The tuition increase would be an easier sell if such adjustments would ease what ails higher education. No one should be under such illusion. Schools still will experience some reductions in students admitted, a decline in the number of courses offered, an increase in class size and a longer time to graduate for certain students.
As bad as that sounds, it would be much worse without the tuition jump.
Whopper tuition increases buy back some cuts on the other side of the equation: the state contribution to higher education.
The state is $9 billion in the hole and that ravages every segment of the budget, especially higher education.

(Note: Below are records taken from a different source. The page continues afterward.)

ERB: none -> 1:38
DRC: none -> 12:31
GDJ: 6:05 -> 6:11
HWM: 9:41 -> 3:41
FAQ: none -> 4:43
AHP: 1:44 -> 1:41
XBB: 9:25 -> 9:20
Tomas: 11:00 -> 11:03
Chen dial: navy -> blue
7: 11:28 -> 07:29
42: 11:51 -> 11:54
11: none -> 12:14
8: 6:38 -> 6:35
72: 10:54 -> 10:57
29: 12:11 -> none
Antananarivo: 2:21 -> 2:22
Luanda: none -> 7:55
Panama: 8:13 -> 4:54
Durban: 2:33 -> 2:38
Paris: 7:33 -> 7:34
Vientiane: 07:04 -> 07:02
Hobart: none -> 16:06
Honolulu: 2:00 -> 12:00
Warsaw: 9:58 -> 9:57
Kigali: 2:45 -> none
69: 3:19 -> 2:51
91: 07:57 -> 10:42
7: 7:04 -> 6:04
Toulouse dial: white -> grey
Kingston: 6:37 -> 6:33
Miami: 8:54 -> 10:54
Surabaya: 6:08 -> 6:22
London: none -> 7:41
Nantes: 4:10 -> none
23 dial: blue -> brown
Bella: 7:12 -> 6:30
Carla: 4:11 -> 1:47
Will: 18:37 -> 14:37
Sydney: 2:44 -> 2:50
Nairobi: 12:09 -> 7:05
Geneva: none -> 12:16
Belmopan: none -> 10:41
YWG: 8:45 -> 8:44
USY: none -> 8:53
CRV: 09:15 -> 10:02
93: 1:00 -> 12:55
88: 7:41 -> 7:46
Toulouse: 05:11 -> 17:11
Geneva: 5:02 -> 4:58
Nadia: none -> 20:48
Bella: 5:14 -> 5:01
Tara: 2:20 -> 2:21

The 30 percent sounds heftier than it is because the schools are a bargain compared with peer institutions. Few lawmakers want to force struggling students to pay a big increase in a down economy. The unacceptable alternative, however, is to greatly diminish the number of students attending these schools at a time of peak interest and demographic demand.
The Legislature should tell the institutions the 14-percent increase is possible only if access remains at budgeted 2008-'09 levels.
The Legislature would be ill-advised to cut state contributions to higher education beyond what has been proposed. The House budget reduces the state contribution by a net of $453 million after tuition increases, the Senate budget by $350 million.
If tuition rises up to 14 percent a year at four-year schools — and it should — lawmakers should not take more out of higher ed. The idea is to ease the sting of proposed cuts.
Lawmakers should heed the governor's call and stave off embarrassing and shortsighted damage to our institutions of higher learning.